Auch Bert Nicke, Geschäftsführer der Entwicklungsträger Potsdam GmbH, äußerte sich ähnlich: „Mit der Erarbeitung des Masterplans haben wir einen ganz wichtigen Schritt unternommen, um dem neuen Stadtquartier in Krampnitz ein Gesicht zu geben. Die erarbeiteten Ideen und Konzepte zur Verortung von sozialer Infrastruktur und Gewerbeflächen, der Entwicklung von Wohntypologien und der Gestaltung von Straßen- und Freiräumen sind das Fundament für den künftigen Charakter des neuen Stadtquartiers: naturnah und urban, ein zukunftsweisender, lebendiger Ort zum Wohnen und Arbeiten.“ 

Nun soll der Masterplan im März von den Stadtverordneten beraten werden. Auf dem 150 Hektar großen ehemaligen Militärgelände zwischen Krampnitzsee, Fahrländer See und Döberitzer Heide, entsteht in den kommenden zehn bis 15 Jahren für ca. 10.000 Potsdamerinnen und Potsdamer neuer Wohnraum. Dabei soll Krampnitz Vorbildcharakter haben in puncto Energie- und Wärmeversorgung, Mobilität und Ökologie.

Soziale Infrastruktur

Sieben Kindertagesstätten für insgesamt 880 Kinder sind im Entwicklungsgebiet vorgesehen. Sie werden im Quartier verteilt und sollen für alle – möglichst zu Fuß – gut erreichbar sein. Baulich haben die Einrichtungen unterschiedlichen Charakter: Einige werden in sanierten denkmalgeschützten Bestandsgebäuden, andere im Neubau oder im Zusammenhang mit einer Grundschule errichtet. Durch eine flexible Bauweise wird dafür gesorgt, dass langfristig auch andere Nutzungen der Gebäude möglich bleiben – wenn etwa der Bedarf an Kinderbetreuungsplätzen einmal sinkt und stattdessen altersgerechte und barrierefreie Angebote benötigt werden.

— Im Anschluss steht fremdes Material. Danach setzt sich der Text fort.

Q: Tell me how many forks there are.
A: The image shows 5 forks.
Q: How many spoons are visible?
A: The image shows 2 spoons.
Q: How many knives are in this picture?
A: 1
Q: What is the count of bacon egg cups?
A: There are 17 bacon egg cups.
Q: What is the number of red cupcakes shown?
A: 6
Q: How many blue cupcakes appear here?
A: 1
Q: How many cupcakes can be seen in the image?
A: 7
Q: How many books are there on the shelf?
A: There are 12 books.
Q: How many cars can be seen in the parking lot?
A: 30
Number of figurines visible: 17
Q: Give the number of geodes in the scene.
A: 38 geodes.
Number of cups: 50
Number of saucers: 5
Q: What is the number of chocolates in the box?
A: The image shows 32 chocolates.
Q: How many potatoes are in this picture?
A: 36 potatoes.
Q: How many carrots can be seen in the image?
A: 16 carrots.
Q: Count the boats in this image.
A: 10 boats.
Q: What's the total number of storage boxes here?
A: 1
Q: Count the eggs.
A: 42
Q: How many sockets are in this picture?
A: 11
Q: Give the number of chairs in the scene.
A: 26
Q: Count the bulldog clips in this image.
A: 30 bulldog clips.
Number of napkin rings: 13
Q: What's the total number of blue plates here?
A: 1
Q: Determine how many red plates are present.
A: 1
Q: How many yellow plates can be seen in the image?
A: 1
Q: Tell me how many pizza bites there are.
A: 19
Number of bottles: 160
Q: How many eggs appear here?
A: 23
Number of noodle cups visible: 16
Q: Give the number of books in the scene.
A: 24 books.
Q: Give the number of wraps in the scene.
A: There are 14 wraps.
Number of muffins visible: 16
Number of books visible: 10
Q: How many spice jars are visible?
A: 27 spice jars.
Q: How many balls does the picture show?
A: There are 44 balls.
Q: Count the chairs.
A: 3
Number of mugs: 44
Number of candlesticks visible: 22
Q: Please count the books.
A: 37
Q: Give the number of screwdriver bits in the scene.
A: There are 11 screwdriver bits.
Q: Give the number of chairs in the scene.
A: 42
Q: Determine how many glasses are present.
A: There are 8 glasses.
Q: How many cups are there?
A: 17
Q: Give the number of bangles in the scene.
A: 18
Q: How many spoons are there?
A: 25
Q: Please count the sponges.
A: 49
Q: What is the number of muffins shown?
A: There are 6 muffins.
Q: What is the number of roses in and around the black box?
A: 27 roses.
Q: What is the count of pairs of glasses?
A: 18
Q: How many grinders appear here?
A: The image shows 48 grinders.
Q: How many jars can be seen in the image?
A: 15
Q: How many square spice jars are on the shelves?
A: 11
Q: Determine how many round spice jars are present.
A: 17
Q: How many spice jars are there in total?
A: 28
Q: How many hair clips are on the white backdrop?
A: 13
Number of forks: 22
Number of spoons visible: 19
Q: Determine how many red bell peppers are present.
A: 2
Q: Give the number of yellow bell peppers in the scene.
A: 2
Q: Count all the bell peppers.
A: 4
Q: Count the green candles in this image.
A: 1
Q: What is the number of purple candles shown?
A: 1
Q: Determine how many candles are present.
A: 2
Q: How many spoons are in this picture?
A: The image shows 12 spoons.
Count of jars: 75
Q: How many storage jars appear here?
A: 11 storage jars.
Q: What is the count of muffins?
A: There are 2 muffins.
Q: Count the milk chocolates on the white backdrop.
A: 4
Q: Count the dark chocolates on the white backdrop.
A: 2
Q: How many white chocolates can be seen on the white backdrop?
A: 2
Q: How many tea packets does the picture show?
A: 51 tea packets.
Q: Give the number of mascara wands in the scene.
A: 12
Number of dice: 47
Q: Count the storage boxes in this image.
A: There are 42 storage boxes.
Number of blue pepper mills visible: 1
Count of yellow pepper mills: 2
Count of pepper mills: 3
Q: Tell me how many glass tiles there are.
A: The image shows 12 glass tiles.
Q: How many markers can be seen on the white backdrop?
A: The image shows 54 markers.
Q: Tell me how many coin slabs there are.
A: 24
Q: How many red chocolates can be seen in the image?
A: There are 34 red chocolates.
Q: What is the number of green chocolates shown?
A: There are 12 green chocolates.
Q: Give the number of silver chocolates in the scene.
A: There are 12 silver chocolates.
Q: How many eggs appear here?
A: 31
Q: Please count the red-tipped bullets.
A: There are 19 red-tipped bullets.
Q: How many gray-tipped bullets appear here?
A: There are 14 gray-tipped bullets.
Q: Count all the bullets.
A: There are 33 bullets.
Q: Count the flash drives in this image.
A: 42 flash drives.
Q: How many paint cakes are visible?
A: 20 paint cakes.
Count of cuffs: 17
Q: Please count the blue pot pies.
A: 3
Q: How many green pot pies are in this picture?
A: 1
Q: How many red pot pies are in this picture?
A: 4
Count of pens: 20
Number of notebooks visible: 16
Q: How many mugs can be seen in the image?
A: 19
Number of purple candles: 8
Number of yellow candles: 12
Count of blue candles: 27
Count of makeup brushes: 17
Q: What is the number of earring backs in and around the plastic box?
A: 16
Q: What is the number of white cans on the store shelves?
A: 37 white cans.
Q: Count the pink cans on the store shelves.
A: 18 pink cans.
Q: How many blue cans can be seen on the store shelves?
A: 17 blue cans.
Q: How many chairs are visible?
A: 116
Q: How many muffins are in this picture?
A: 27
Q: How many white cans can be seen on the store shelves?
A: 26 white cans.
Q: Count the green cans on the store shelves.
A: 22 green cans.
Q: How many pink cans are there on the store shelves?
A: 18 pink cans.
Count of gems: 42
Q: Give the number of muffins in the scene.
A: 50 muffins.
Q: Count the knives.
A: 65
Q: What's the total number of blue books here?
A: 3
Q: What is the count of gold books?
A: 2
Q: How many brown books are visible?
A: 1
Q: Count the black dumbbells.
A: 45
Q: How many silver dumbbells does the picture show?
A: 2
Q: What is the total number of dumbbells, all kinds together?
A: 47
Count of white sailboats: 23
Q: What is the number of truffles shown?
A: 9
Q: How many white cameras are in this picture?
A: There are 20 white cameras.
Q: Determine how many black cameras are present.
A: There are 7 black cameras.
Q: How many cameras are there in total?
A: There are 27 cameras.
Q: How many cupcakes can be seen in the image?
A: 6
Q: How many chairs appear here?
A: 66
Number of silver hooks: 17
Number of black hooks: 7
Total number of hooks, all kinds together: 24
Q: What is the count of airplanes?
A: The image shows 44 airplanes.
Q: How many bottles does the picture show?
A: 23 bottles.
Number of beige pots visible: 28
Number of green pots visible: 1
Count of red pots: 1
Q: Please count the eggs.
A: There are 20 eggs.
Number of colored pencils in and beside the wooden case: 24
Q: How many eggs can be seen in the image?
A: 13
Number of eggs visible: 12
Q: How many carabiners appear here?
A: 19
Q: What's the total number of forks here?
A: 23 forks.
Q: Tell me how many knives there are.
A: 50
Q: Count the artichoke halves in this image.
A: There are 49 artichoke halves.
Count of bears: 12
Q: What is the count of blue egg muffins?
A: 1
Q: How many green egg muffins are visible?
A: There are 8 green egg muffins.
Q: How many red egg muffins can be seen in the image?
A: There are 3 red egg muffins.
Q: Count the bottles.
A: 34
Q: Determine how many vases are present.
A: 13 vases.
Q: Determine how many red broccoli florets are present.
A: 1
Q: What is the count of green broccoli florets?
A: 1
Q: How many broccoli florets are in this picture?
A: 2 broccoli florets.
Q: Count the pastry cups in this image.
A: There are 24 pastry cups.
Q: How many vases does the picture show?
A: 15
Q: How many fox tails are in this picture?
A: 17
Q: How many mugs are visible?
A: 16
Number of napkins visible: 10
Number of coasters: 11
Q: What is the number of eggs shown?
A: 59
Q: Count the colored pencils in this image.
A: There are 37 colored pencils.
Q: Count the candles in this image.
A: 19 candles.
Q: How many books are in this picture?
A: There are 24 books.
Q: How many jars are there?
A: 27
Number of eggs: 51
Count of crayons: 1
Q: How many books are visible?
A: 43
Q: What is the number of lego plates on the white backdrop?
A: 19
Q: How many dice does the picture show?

Masterplan Krampnitz Kindertagesstätten und Schulen © Machleidt GmbH

Drei neue Schulen

Zwei Grundschulen und eine Gesamtschule mit den jeweiligen Sportflächen entstehen ebenfalls. Die erste Grundschule soll schon zum Schuljahr 2022/2023 eröffnet und vis-à-vis des stadtteilprägenden zentralen Parks in einem sanierten Bestandsgebäude errichtet werden. Die zweite Grundschule ist auf der gegenüberliegenden Seite des Parks geplant. Beide Grundschulen können jeweils drei Klassenzüge aufnehmen und haben einen dazugehörigen Hort. Die Gesamtschule im Westen des Stadtteils soll eine Kapazität von fünf Klassenzügen haben und drei Züge in einer gymnasialen Oberstufe bis zum Abitur führen.

Hinzu kommen ergänzende Angebote wie wettkampfgerechte Sportanlagen, ein Jugendclub und ein Stadtteilzentrum. Mögliche Nutzungen des Stadtteilzentrums sind Angebote der Musikschule, der Bibliothek, von Kirchen, als Bürgerhaus oder für Veranstaltungen. Wie das Zentrum aussehen und wie es genutzt werden soll, wird im Laufe der weiteren Planungen konkretisiert.

Wohnen in Krampnitz

Bekanntermaßen sind die Zahlen der geplanten Bewohner in Krampnitz von fast 4.000 auf 7.000 und mittlerweile auf 10.290 Einwohner gestiegen. Der benötigte Wohnraum soll auf insgesamt rund 523.500 Quadratmetern verteilt werden, von denen zurzeit noch etwas unter 10 % für den Sozialen Wohnungsbau vorgesehen sind. Auf Nachfrage des POTSDAMER könnten es laut dem Baubeigeordneten Rubelt aber durchaus 30 oder 50 Prozent werden.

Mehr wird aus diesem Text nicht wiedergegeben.